Serán sancionados restaurantes que no tengan trampas de grasa: alcaldesa

Escrito por  Abigail Perezcano Jul 15, 2019

“Se busca contrarrestar la contaminación en playas del puerto”


La alcaldesa de Acapulco, Adela Román Ocampo, advirtió que los restaurantes que no coloquen sus trampas de grasa para evitar tapar las alcantarillas, serán sancionados y hasta clausurados.

En declaraciones el sábado afirmó que el municipio está trabajando para contrarrestar la contaminación en las playas del puerto, clausurando las descargas clandestinas de aguas negras hacia el mar y pidiendo a los restauranteros que coloquen sus trampas de grasa.

“Se ha estado hablando con restauranteros para que pongan trampas de grasa, quien no lo haga va a ser multado y hasta clausurado. Las instrucciones son, o corrigen ese problema poniendo las trampas de grasa o vamos a clausurar, sea quien sea, en ese plan estamos”, aseveró.

El domingo, la alcaldesa hizo un recorrido en La Quebrada y en Caletilla, donde prestadores de servicios turísticos le urgieron atender el problema de las descargas de aguas negra que, dijeron, es a causa de que el drenaje de la zona está colapsado. No obstante, Adela Román les respondió que el problema es generado por la negligencia de restauranteros que tiran grasa a las alcantarillas y reiteró que se está dialogando con ellos para pedirles que ya no viertan la grasa, o de lo contrario se aplicarán sanciones y se clausurarán negocios.

En la entrevista del sábado tras el arranque el Operativo Vacacional de Verano 2019, Román Ocampo coincidió en que hubo una campaña de desprestigio contra el puerto tras la alerta de la Cofepris sobre las cinco playas contaminadas.

“Generalmente, cuando empieza una temporada vacacional hay una campaña de descrédito hacia nuestro centro turístico”.

Dio a conocer que personal de Ecología municipal no pudo colocar en las playas Manzanillo y Suave las mantas que alertarían a los bañistas sobre la contaminación, como lo instruyó la Cofepris, debido a que los prestadores de servicios se opusieron y amenazaron con destruirlas.

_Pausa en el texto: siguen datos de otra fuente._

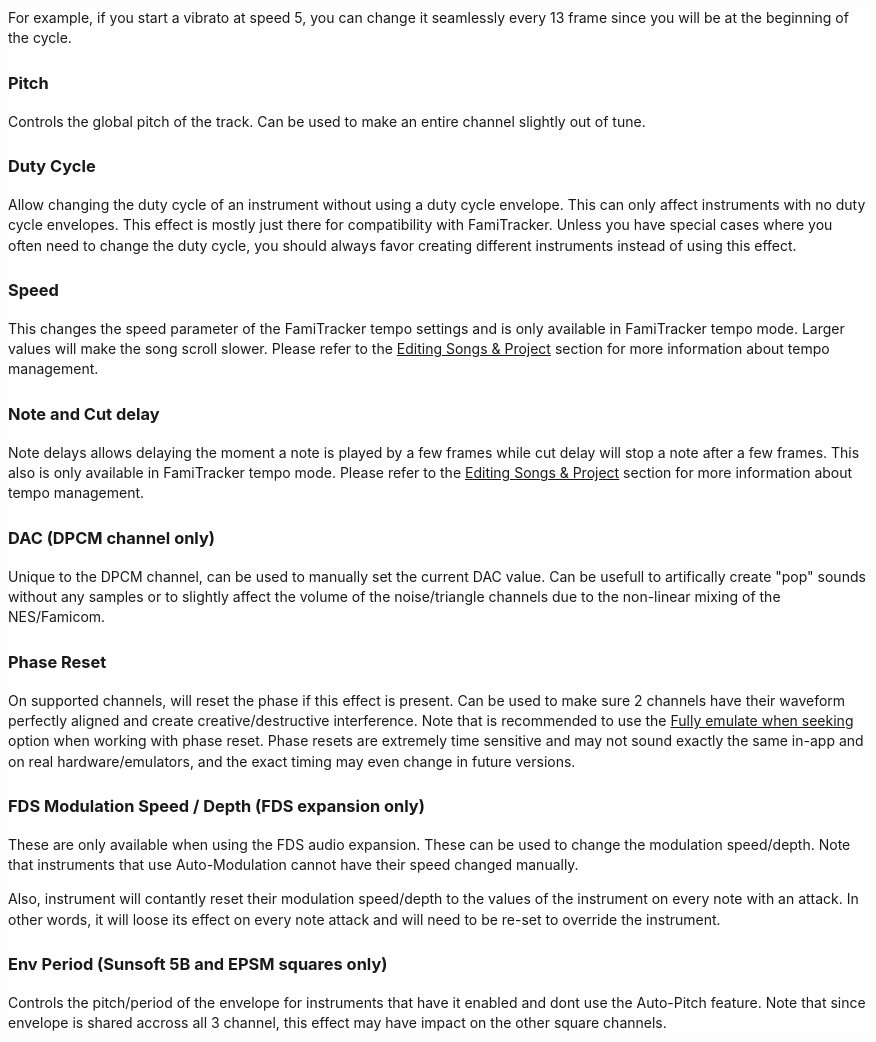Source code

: For example, if you start a vibrato at speed 5, you can change it seamlessly every 13 frame since you will be at the beginning of the cycle.

### Pitch 

Controls the global pitch of the track. Can be used to make an entire channel slightly out of tune.

### Duty Cycle

Allow changing the duty cycle of an instrument without using a duty cycle envelope. This can only affect instruments with no duty cycle envelopes. This effect is mostly just there for compatibility with FamiTracker. Unless you have special cases where you often need to change the duty cycle, you should always favor creating different instruments instead of using this effect. 

### Speed

This changes the speed parameter of the FamiTracker tempo settings and is only available in FamiTracker tempo mode. Larger values will make the song scroll slower. Please refer to the [Editing Songs & Project](song.md) section for more information about tempo management.

### Note and Cut delay

Note delays allows delaying the moment a note is played by a few frames while cut delay will stop a note after a few frames. This also is only available in FamiTracker tempo mode. Please refer to the [Editing Songs & Project](song.md) section for more information about tempo management.

### DAC (DPCM channel only)

Unique to the DPCM channel, can be used to manually set the current DAC value. Can be usefull to artifically create "pop" sounds without any samples or to slightly affect the volume of the noise/triangle channels due to the non-linear mixing of the NES/Famicom.

### Phase Reset 

On supported channels, will reset the phase if this effect is present. Can be used to make sure 2 channels have their waveform perfectly aligned and create creative/destructive interference. Note that is recommended to use the [Fully emulate when seeking](config.md#sound-configuration) option when working with phase reset. Phase resets are extremely time sensitive and may not sound exactly the same in-app and on real hardware/emulators, and the exact timing may even change in future versions.

### FDS Modulation Speed / Depth (FDS expansion only)

These are only available when using the FDS audio expansion. These can be used to change the modulation speed/depth. Note that instruments that use Auto-Modulation cannot have their speed changed manually. 

Also, instrument will contantly reset their modulation speed/depth to the values of the instrument on every note with an attack. In other words, it will loose its effect on every note attack and will need to be re-set to override the instrument.

### Env Period (Sunsoft 5B and EPSM squares only)

Controls the pitch/period of the envelope for instruments that have it enabled and dont use the Auto-Pitch feature. Note that since envelope is shared accross all 3 channel, this effect may have impact on the other square channels.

“Ayer (viernes) se intentó poner las banderas y la gente se opuso, los recibió con violencia... la gente vio como un atentado en contra de sus intereses porque ellos viven del turismo”.

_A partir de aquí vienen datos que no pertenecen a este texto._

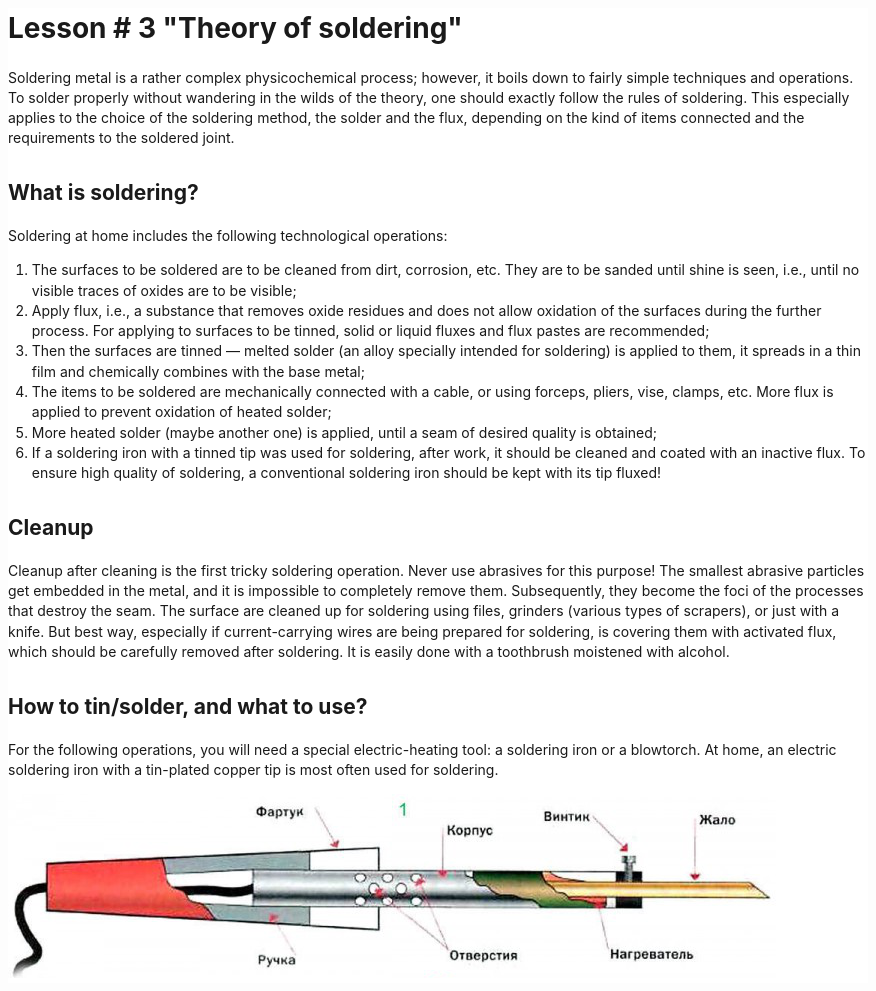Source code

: Lesson # 3 "Theory of soldering"
======================

Soldering metal is a rather complex physicochemical process; however, it boils down to fairly simple techniques and operations. To solder properly without wandering in the wilds of the theory, one should exactly follow the rules of soldering. This especially applies to the choice of the soldering method, the solder and the flux, depending on the kind of items connected and the requirements to the soldered joint.

What is soldering?
----------------

Soldering at home includes the following technological operations:

1. The surfaces to be soldered are to be cleaned from dirt, corrosion, etc. They are to be sanded until shine is seen, i.e., until no visible traces of oxides are to be visible;
2. Apply flux, i.e., a substance that removes oxide residues and does not allow oxidation of the surfaces during the further process. For applying to surfaces to be tinned, solid or liquid fluxes and flux pastes are recommended;
3. Then the surfaces are tinned — melted solder (an alloy specially intended for soldering) is applied to them, it spreads in a thin film and chemically combines with the base metal;
4. The items to be soldered are mechanically connected with a cable, or using forceps, pliers, vise, clamps, etc. More flux is applied to prevent oxidation of heated solder;
5. More heated solder (maybe another one) is applied, until a seam of desired quality is obtained;
6. If a soldering iron with a tinned tip was used for soldering, after work, it should be cleaned and coated with an inactive flux. To ensure high quality of soldering, a conventional soldering iron should be kept with its tip fluxed!

Cleanup
--------

Cleanup after cleaning is the first tricky soldering operation. Never use abrasives for this purpose! The smallest abrasive particles get embedded in the metal, and it is impossible to completely remove them. Subsequently, they become the foci of the processes that destroy the seam. The surface are cleaned up for soldering using files, grinders (various types of scrapers), or just with a knife. But best way, especially if current-carrying wires are being prepared for soldering, is covering them with activated flux, which should be carefully removed after soldering. It is easily done with a toothbrush moistened with alcohol.

How to tin/solder, and what to use?
-----------------------

For the following operations, you will need a special electric-heating tool: a soldering iron or a blowtorch. At home, an electric soldering iron with a tin-plated copper tip is most often used for soldering.

![scheme](../assets/4_1.png)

“Se les pidió permiso de colocarlas, porque teníamos que avisar a la Cofepris que estábamos cumpliendo con su mandato, pero también le instruí a la directora de Ecología que le dijera ( a la Cofepris) de la amenaza que hubo en contra de ellos y la amenaza de que si las dejaban las iban a destruir. Entonces no había que provocar”.